About John S.
I met Rachelle Manookian for the first time in a video interview in March 2018. She had called to discuss the results of genetic tests related to my recurrent prostate cancer (prostatectomy in 1998). Even though she was in Los Angeles and I was in San Diego, her incredible, sparkling, caring nature transcended the distance as if she were right there next to me. I immediately felt cared for, which unfortunately isn’t the way I have always felt at the Veteran’s Administration (VA).
During the interview, Rachelle developed a full genetic profile, even informing me that my paternal lineage is of East European Ashkenazi Jewish ancestry. My profile included my father’s prostate cancer and my sister’s pancreatic cancer, which she explained could be caused by a shared genetic mutation.

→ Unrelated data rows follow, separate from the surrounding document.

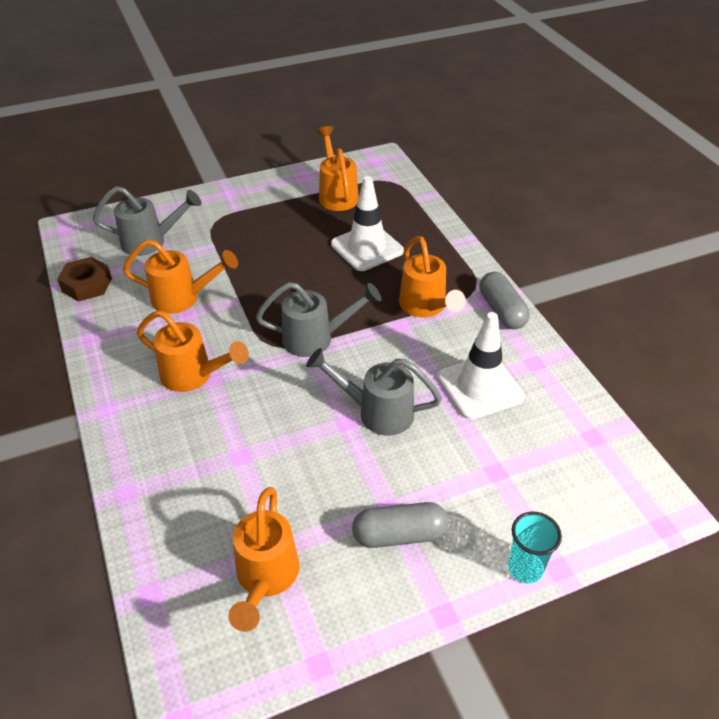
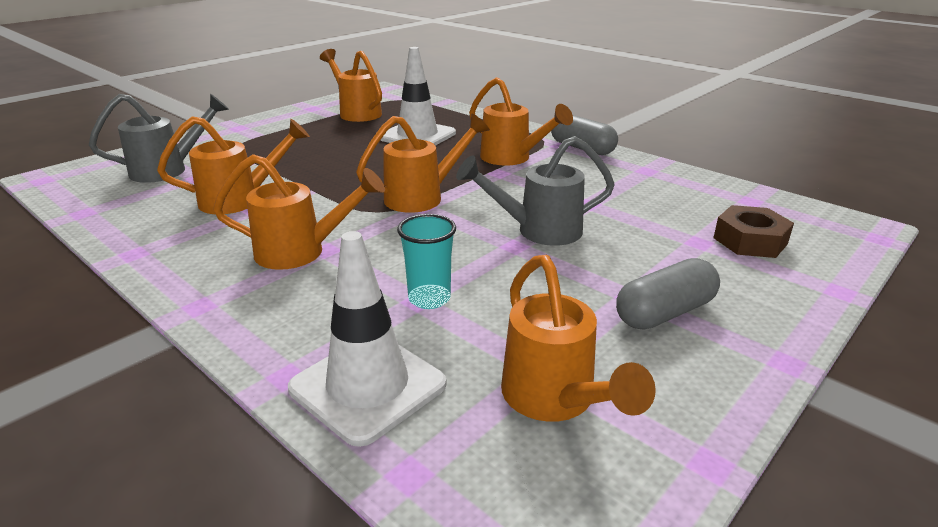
camera: 25 degrees left, 15 degrees down
(87, 285) = (101, 213): brown nut -> brown nut (750, 241)
(316, 338) = (423, 197): grey watering can -> orange watering can
(480, 387) = (618, 193): white traffic cone -> white traffic cone (368, 386)
(525, 568) = (812, 300): turquoise cup -> turquoise cup (429, 299)

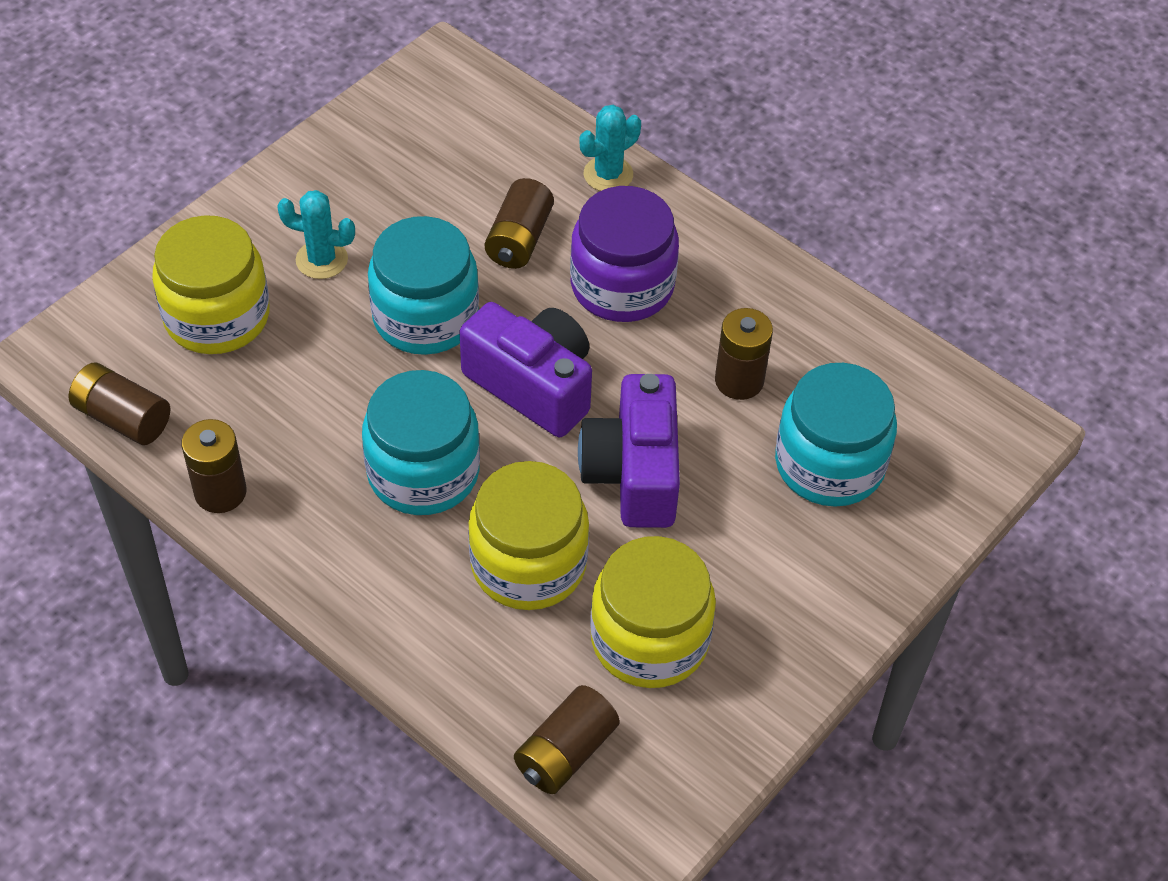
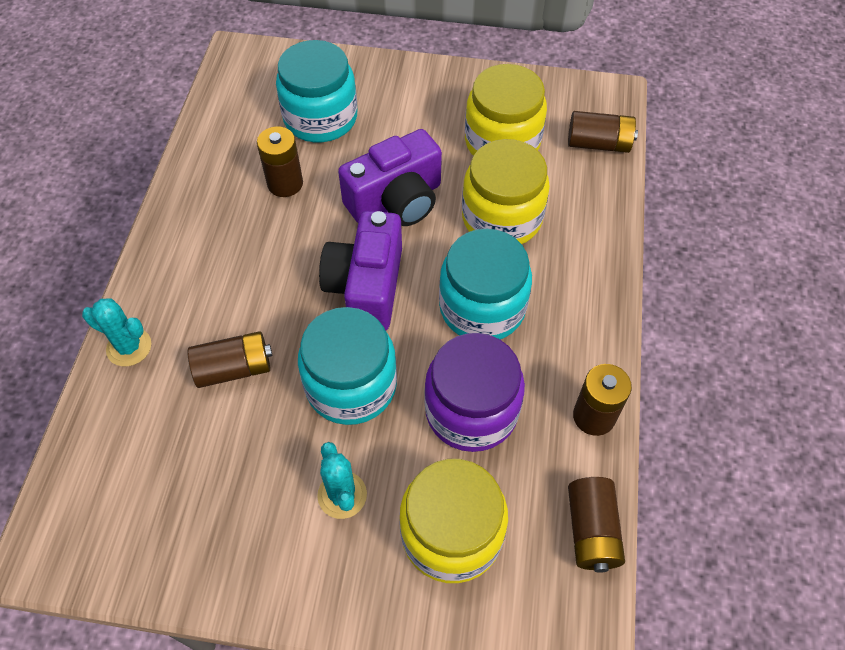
camera: 120 degrees left, 5 degrees up
(622, 285) = (241, 282): purple jar -> purple jar (471, 410)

Rachelle was very thorough and described what the tests revealed, what further tests should be considered, along with their associated benefits, risks, and limitations. She explained a VA Precision Oncology program and suggested that I obtain original tumor tissue from 1998 for genetically testing. She was aware of a new program where a liquid biopsy could yield relevant information and promised to look into that option. Following every lead, Rachelle got that test approved and ordered. She left no stone unturned in a quest to find me the very best care available to anyone, anywhere.
Rachelle also warmly welcomed my wife into the conversation. My wife, an RN, has been unrelenting for me to take a myriad of supplements based on her own prostate cancer research. She pressed me to eat green, leafy weeds vs a juicy, delicious steak and certainly not my beloved cookies and milk. She found an ally in Rachelle, who impressed her considerably, and together they developed an approach to the hated diet and exercise regime that even I could somewhat support (but don’t tell my wife that I said that!).
I had a follow-up appointment with Rachelle in July 2018 to review a comprehensive genetic panel, ordered to identify any mutations that may have a role in my cancer. We hoped that any identified mutations would lead to a newly developed drug or clinical trial that could attack my cancer with precision, which appealed to me because the approach of grabbing a drug off the shelf and maybe it will work for a little while is so yesterday to me.
Unfortunately, the only mutation the panel revealed was a single, unrelated gene mutation. Rachelle explained the significance of that mutation, and that there was nothing further to be gained by pursuing a treatment plan from a genetic standpoint.
In addition to my disappointment, I was also somewhat saddened knowing that the provider/patient relationship had reached an end. Rachelle had given me a sense of confidence, optimism, and hope.
But wait! It did not end there. About a year later, Rachelle called. She was making a professional move but discovered a clinical trial at UCLA that might work for me. A year later, she remembered me, she remembered my condition, my hopes for a precision medicine approach, my previous disappointments, and she called me.
I was so humbled, so gratified, and so encouraged that such an individual actually existed in the medical community. After years of indeterminate scans and tests, this clinical trial identified exactly where my cancer was located, enabling tumor biopsies and sequencing. Getting an accurate answer to the question I had been asking for 10 years was incredible and lifted a significant burden from my wife and me, and gives us the advantage of being prepared for developing treatments. And I owe that to the most amazing medical practitioner I have ever had the good fortune to meet.
Since our last official appointment, Rachelle has shown her caring spirit by checking in on me from time to time. Even though she is not with the VA anymore, she still checks in. Who does that? She also volunteers every year at a retreat for children with life-threatening illnesses. Rachelle walks on water, and I am both honored and humbled to bring the story of how she went way beyond to bring me the best that the medical profession has to offer.